I kept hoping each month that this would be the one that I’d be pregnant again, but it didn’t happen. When I woke up this morning, a year after losing my baby, I felt the familiar cramps in my lower abdomen that I feel every month and make my way to the bathroom.

Sure enough, another period has started, confirming that I’m not pregnant. After cleaning up and getting dressed for the day, I went to the kitchen to start breakfast while Ian was getting ready…that’s when I lost it.

“Sarah…Princess?” I heard Ian whisper as he wrapped his arms around me. “I’m here baby, I’m here.”

I turned in his arms and cried into his shoulder. I thought I had moved past all this last year and I was OK with not having children right now. But it seems everywhere I go, there is a new baby around and I’m reminded over and over that I don’t have mine with me. I’m reminded that he or she would be about six or seven months old right now, but I couldn’t carry it to term.

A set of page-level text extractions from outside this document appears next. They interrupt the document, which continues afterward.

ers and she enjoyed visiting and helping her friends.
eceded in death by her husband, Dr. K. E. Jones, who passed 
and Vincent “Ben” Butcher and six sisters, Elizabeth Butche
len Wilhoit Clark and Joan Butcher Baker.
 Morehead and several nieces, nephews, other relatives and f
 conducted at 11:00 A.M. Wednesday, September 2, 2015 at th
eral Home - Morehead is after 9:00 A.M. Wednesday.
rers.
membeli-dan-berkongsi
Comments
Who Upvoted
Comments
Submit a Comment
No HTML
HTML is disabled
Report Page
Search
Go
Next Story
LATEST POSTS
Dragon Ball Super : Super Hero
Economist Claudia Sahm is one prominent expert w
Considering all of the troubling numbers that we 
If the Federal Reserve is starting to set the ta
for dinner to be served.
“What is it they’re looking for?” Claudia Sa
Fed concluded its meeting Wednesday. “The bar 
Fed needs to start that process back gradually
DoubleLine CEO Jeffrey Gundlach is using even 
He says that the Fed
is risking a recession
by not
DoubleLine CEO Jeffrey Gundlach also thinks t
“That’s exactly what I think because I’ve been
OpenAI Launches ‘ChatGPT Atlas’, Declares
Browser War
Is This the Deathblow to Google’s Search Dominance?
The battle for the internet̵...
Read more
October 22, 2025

“We are still young and we have time, we will move forward and will start our family soon baby,” Ian says into my hair. I nod my head and I really do agree with him, but it’s so hard to forget what happened.

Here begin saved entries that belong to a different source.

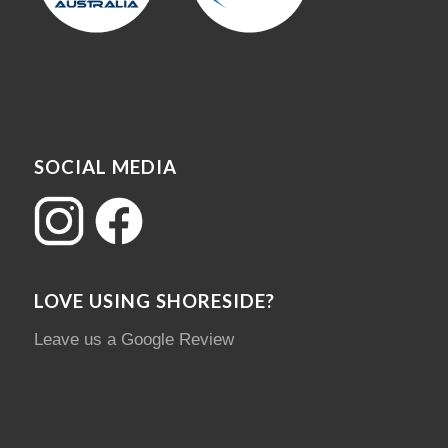
SOCIAL MEDIA
LOVE USING SHORESIDE?
Leave us a Google Review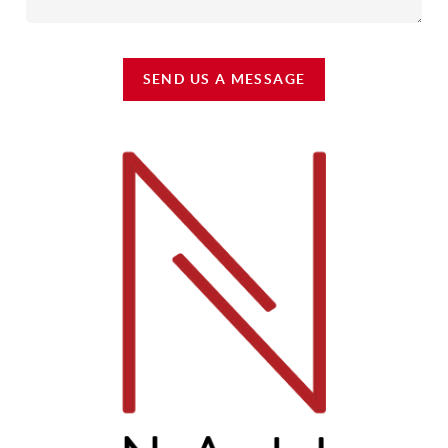
SEND US A MESSAGE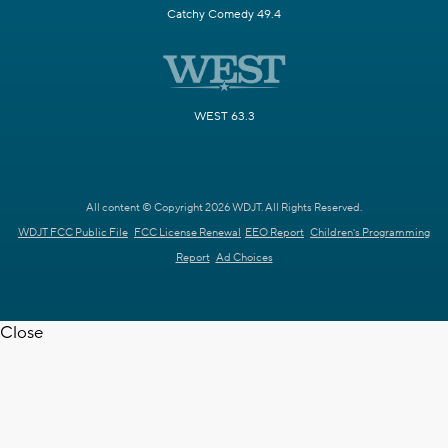
Catchy Comedy 49.4
WEST 63.3
All content © Copyright 2026 WDJT. All Rights Reserved.
WDJT FCC Public File
FCC License Renewal
EEO Report
Children's Programming
Report
Ad Choices
Close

“I know Ian, but…” I sob again and sit back to look at him. “I just can’t help wonder if something is wrong with me. Why did this happen and why can’t I…” I can’t finish my sentence choking on another sob.

“Nothing is wrong with you Sarah and nothing you did or didn’t do caused this. We will have a child, I know that and you need to believe that as well. All the stress and worry isn’t going to help, but I know you and I know you will keep asking yourself the same questions,” Ian says.

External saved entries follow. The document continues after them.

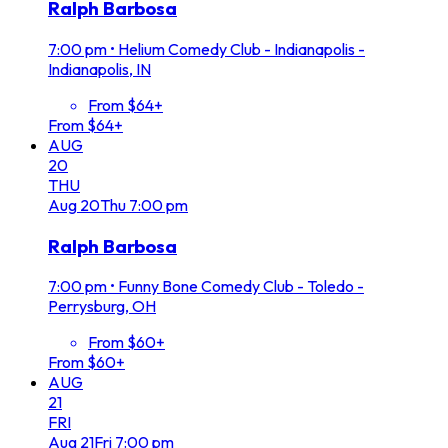
Ralph Barbosa
7:00 pm
•
Helium Comedy Club - Indianapolis -
Indianapolis, IN
From $64+
From $64+
AUG
20
THU
Aug
20
Thu
7:00 pm
Ralph Barbosa
7:00 pm
•
Funny Bone Comedy Club - Toledo -
Perrysburg, OH
From $60+
From $60+
AUG
21
FRI
Aug
21
Fri
7:00 pm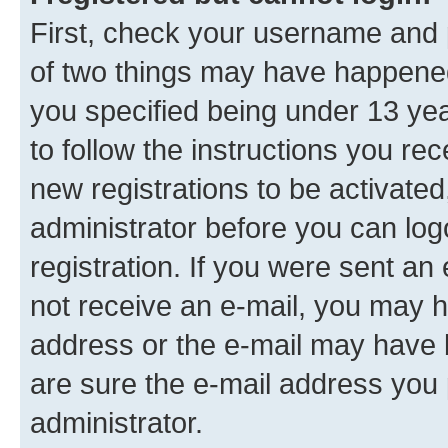
First, check your username and p
of two things may have happene
you specified being under 13 year
to follow the instructions you re
new registrations to be activated
administrator before you can log
registration. If you were sent an e
not receive an e-mail, you may h
address or the e-mail may have b
are sure the e-mail address you p
administrator.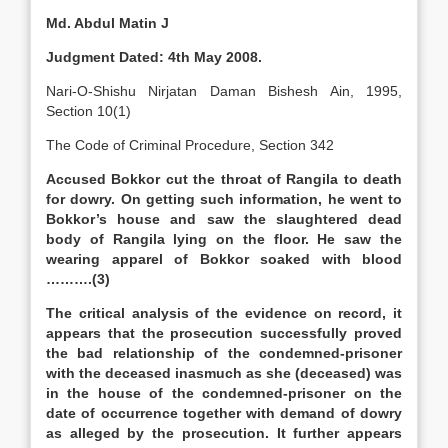
Md. Abdul Matin J
Judgment Dated: 4th May 2008.
Nari-O-Shishu Nirjatan Daman Bishesh Ain, 1995,
Section 10(1)
The Code of Criminal Procedure, Section 342
Accused Bokkor cut the throat of Rangila to death
for dowry. On getting such information, he went to
Bokkor’s house and saw the slaughtered dead
body of Rangila lying on the floor. He saw the
wearing apparel of Bokkor soaked with blood
……….(3)
The critical analysis of the evidence on record, it
appears that the prosecution successfully proved
the bad relationship of the condemned-prisoner
with the deceased inasmuch as she (deceased) was
in the house of the condemned-prisoner on the
date of occurrence together with demand of dowry
as alleged by the prosecution. It further appears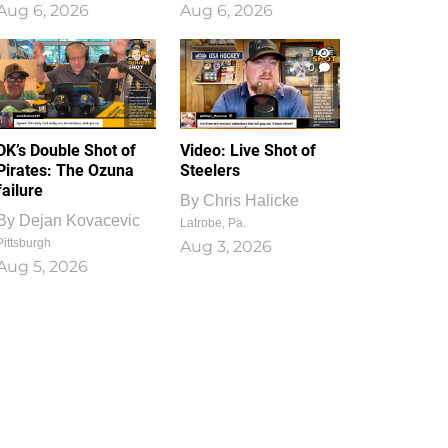
Aug 6, 2026
Aug 6, 2026
1
0
DK’s Double Shot of
Video: Live Shot of
Pirates: The Ozuna
Steelers
failure
By
Chris Halicke
By
Dejan Kovacevic
Latrobe, Pa.
Pittsburgh
Aug 3, 2026
Aug 5, 2026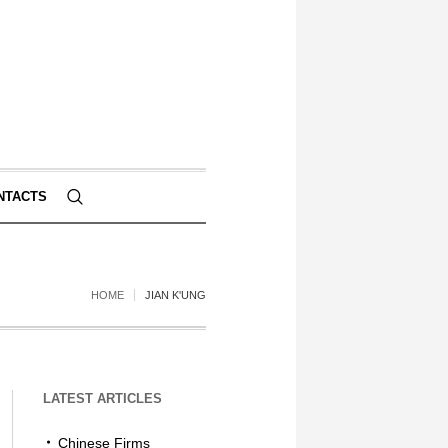
NTACTS
HOME
JIAN K'UNG
LATEST ARTICLES
Chinese Firms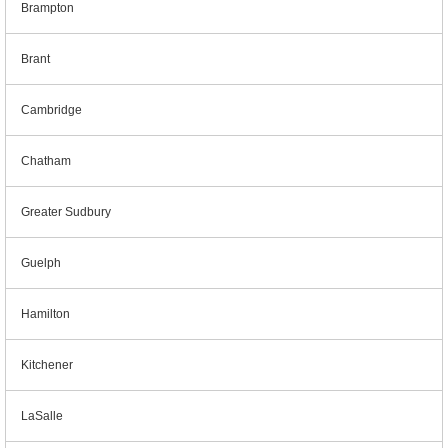
Brampton
Brant
Cambridge
Chatham
Greater Sudbury
Guelph
Hamilton
Kitchener
LaSalle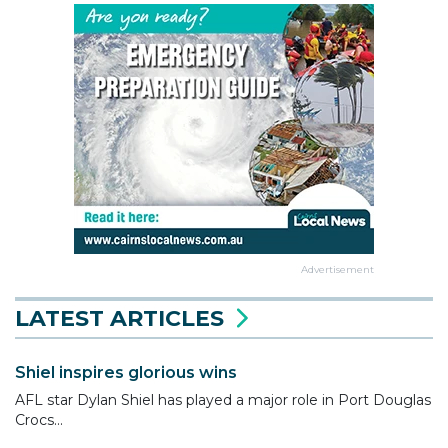
Advertisement
LATEST ARTICLES
Shiel inspires glorious wins
AFL star Dylan Shiel has played a major role in Port Douglas
Crocs...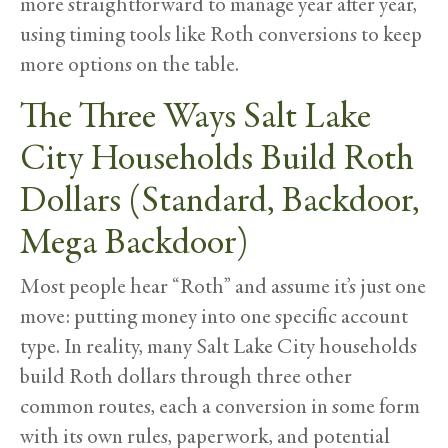
more straightforward to manage year after year,
using timing tools like Roth conversions to keep
more options on the table.
The Three Ways Salt Lake
City Households Build Roth
Dollars (Standard, Backdoor,
Mega Backdoor)
Most people hear “Roth” and assume it’s just one
move: putting money into one specific account
type. In reality, many Salt Lake City households
build Roth dollars through three other
common routes, each a conversion in some form
with its own rules, paperwork, and potential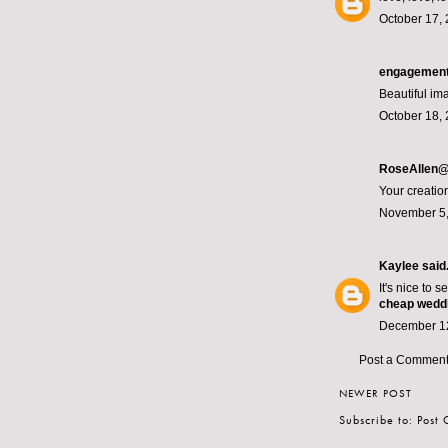
October 17, 
engagement
Beautiful ima
October 18, 
RoseAllen@
Your creatio
November 5,
Kaylee
said.
It's nice to 
cheap wedd
December 12
Post a Commen
NEWER POST
Subscribe to:
Post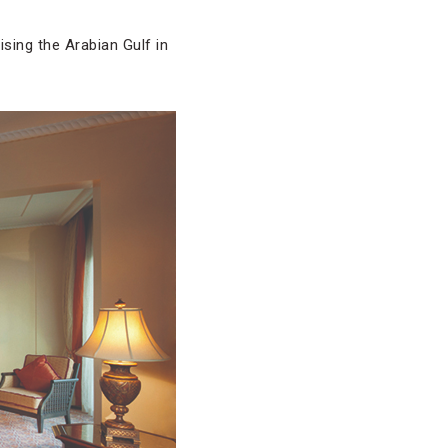
uising the Arabian Gulf in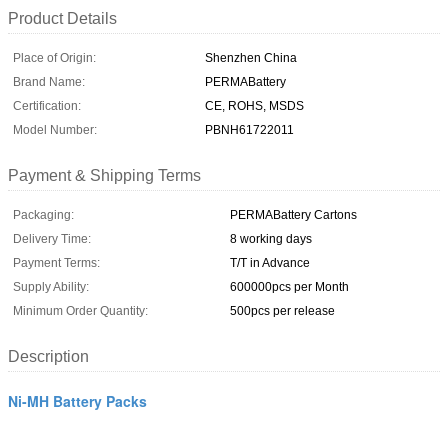
Product Details
Place of Origin:
Shenzhen China
Brand Name:
PERMABattery
Certification:
CE, ROHS, MSDS
Model Number:
PBNH61722011
Payment & Shipping Terms
Packaging:
PERMABattery Cartons
Delivery Time:
8 working days
Payment Terms:
T/T in Advance
Supply Ability:
600000pcs per Month
Minimum Order Quantity:
500pcs per release
Description
Ni-MH Battery Packs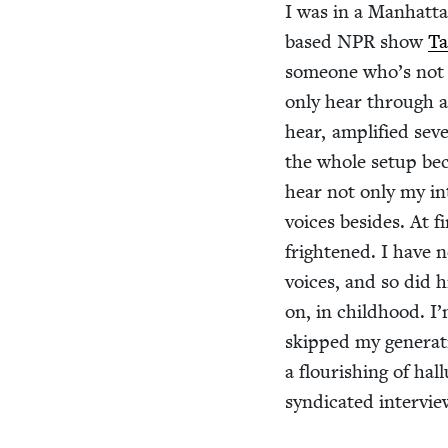
I was in a Man­hat­t
based
NPR
show
Ta
some­one who’s not u
only hear through a
hear, ampli­fied sev
the whole set­up bec
hear not only my inte
voic­es besides. At 
fright­ened. I have 
voic­es, and so did h
on, in child­hood. I’
skipped my gen­er­a­
a flour­ish­ing of hal
syn­di­cat­ed inter­v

He does know me and I do hold onto things. All I have ever wanted was to be with Ian and have children in our future, but for whatever reason, the world doesn’t seem to agree. Maybe I do need to let go more and not try so hard…maybe when I least expect it, I’ll wake up and my dreams will come true.

“I will Ian, but I don’t know how to shut my mind off. I know what you are saying is true, but it’s hard for me to understand; and I’m the one who is the therapist,” I chuckle a little.

“Yes and you are an amazing one at that. But it’s much easier to help others than it is yourself,” he replies.

“I love you Ian.”

“I love you always Princess. We will get through this, I promise.”

“I believe you.”

After cleaning my face and finishing breakfast, I felt better. I know this was my emotions getting the better of me, they do every month. Thank you Mother Nature.

******

“Happy Anniversary Princess,” I wake up to Ian whispering in my ear.

“Happy Anniversary,” I say back with a big smile on my face. We have been married for two years today, I can’t believe it. The time seems to have flown by.

“I’m going to make breakfast and serve you right here,” he says with a smirk.

“I’m not going anywhere,” I say back. We took a three-day weekend, but stayed home together instead of going anywhere this year.

We spent the day in bed making love, watching movies, listening to music and making more love. Other than to use the bathroom, I didn’t leave the room and I really enjoyed that. I don’t think I can make a habit of it, but I really did like not having a care in the world today.

While Ian was out making dinner, I heard his phone vibrating on the night stand. At first I ignored it, but when it went off for the third time, I finally looked at it and recognized the number as the fire departments.

“Ian?” I yelled. I walked to the kitchen, “The department has been calling you…you better call them back.” I took over finishing up dinner, which was pretty much done, while Ian made his call.

Before I could set the food on the table, I saw Ian grabbing his clothes and running around trying to find his keys. “Everything OK?” I ask.

“No, there is a massive fire at one of the apartment complexes in the next town over. They have been trying to put out the fire for hours, but haven’t been able to and are calling in every available person. It sounds like there are still people trapped inside.” I gasped.

“Be careful,” I told him as he reached the door.

“I will,” he came back for a kiss. “I’ll be home as soon as I can. Love you.”